While You ‘Eat Out To Help Out’, This Is The Reality For Waiting Staff

Diners sit at table near a sign promoting the British Government's

It seems like life really is back to normal here in South London. The pubs are full and the traffic is back to pre-lockdown levels – the two miles on the bus to work is back to its usual 40 minutes.

The local Italian restaurant I’m working at this summer has made many changes over the course of this pandemic. Our new deli counter, selling produce direct from supplier to customer, allowed the business to stay open while the kitchen was closed. There is also a lot less Italian being spoken – my colleague and I, both hired after lockdown, are the first non-Italians to work in the restaurant. Brexit had already made hiring immigrants complicated, but the pandemic caused many more to return to their families in Italy. 

The restaurant has had no lack of customers since reopening last month. Many regulars have begun showing their faces, and our tables are fully booked over a week in advance. In this respect, we have been supported by our community – and it is this swift offloading of cash into our till that the government has hailed a success.

More worrying to me, however, is the number of things that have stayed the same.

While diners may be desperate to throw their money at bruschetta and parma ham, they are apparently reluctant to invest in face masks or any other protective wear. In the last month, I can think of only one person who has worn a mask when walking through the restaurant to the bathroom. 

It feels like customers are far more concerned with rebuilding their social lives than with observing safe social distancing.

It feels like customers are far more concerned with rebuilding their social lives than with observing safe social distancing, but we staff members can do little to encourage different behaviour; we need their custom, and we need to get paid. Furthermore, our restaurant is in a narrow, old building where 1.5metre spacing is just not possible. It is telling, though, that nobody has complained.

On Saturdays and Sundays, the road outside is closed to traffic, which allows us to set up tables outside. The first weekend we tried this, the street attracted festival-like crowds. By early evening, drinkers who could not get into the bars were sprawled out on the pavements, all worries of coronavirus swirling, with their vomit, into the drains. 

Rowdy crowds have been partially controlled by increasing amounts of new fencing. Chain restaurants near us have created elaborate one-way systems and stitched their borders into the street with branded barriers. In the weekly council reports, we have received low marks for not following their ‘excellent’ example; instead, our outdoor set-up has been judged ‘disorganised’. My manager, reading the report, sighed that we do not have the money to buy ropes and posts, let alone fencing. We will just have to live with the inspectors’ disapproval.

August saw the introduction of another scheme designed to help restaurants: Eat Out To Help Out. But, like many small restaurants, we are closed on Mondays, and so we cannot make the most of this scheme.For us, the benefit of the scheme was not worth the cost of staffing an extra day.

It was also hoped that the scheme, in operation from Monday to Wednesday, would incentivise customers to eat out on days they normally wouldn’t, thus aiding with social distancing. This has not happened. In the first week of the scheme, Thursday to Sunday were still busiest by far, while Tuesday and Wednesday remained relatively quiet.

Restaurants can alter table arrangements and wipe down menus every ten minutes, but ultimately, it is individuals’ behaviour that needs to change.

Because chain and independent businesses alike can benefit from the scheme, the relative inequality in our industry remains the same. Local restaurants like mine have been affected disproportionately by the pandemic – it is more difficult for small businesses to switch supply chains when the established ones are disrupted, and the processes involved in applying for funds and grants have proved prohibitively bureaucratic. 

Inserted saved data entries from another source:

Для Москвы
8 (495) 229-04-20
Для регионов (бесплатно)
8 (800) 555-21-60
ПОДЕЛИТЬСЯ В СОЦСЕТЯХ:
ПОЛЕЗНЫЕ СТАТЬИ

But the Eat Out To Help Out scheme will do nothing to offer us the disproportionate help we need to stay on our feet. In the event of a second lockdown, my manager tells me we wouldn’t survive into 2021 – a reality that hardly seems believable when I look out over a restaurant full, every weekend, to capacity.

Small restaurants would rather Rishi Sunak had offered a rent abatement for restaurants, instead of a discount for customers. But that, perhaps, would not have made him so popular with the public. 

Restaurant work is deemed ‘non-essential’, and we staff, sweltering under facemasks while customers breathe freely, aren’t receiving any kind of hero treatment. And yet, the hordes of customers jostling for a table, the phone ringing constantly for bookings, and the willingness to discard social distancing for a plate of homemade ravioli says otherwise. 

The truth is that restaurants can alter table arrangements and wipe down menus every ten minutes, but ultimately, it is individuals’ behaviour that needs to change. 

So, life is back to normal – for customers at least. The uncomfortable future of plastic pods and having your food delivered on a robotic trolley has not yet arrived, and all that you have to do to prove yourself a patriot during this difficult time is eat, eat and drink.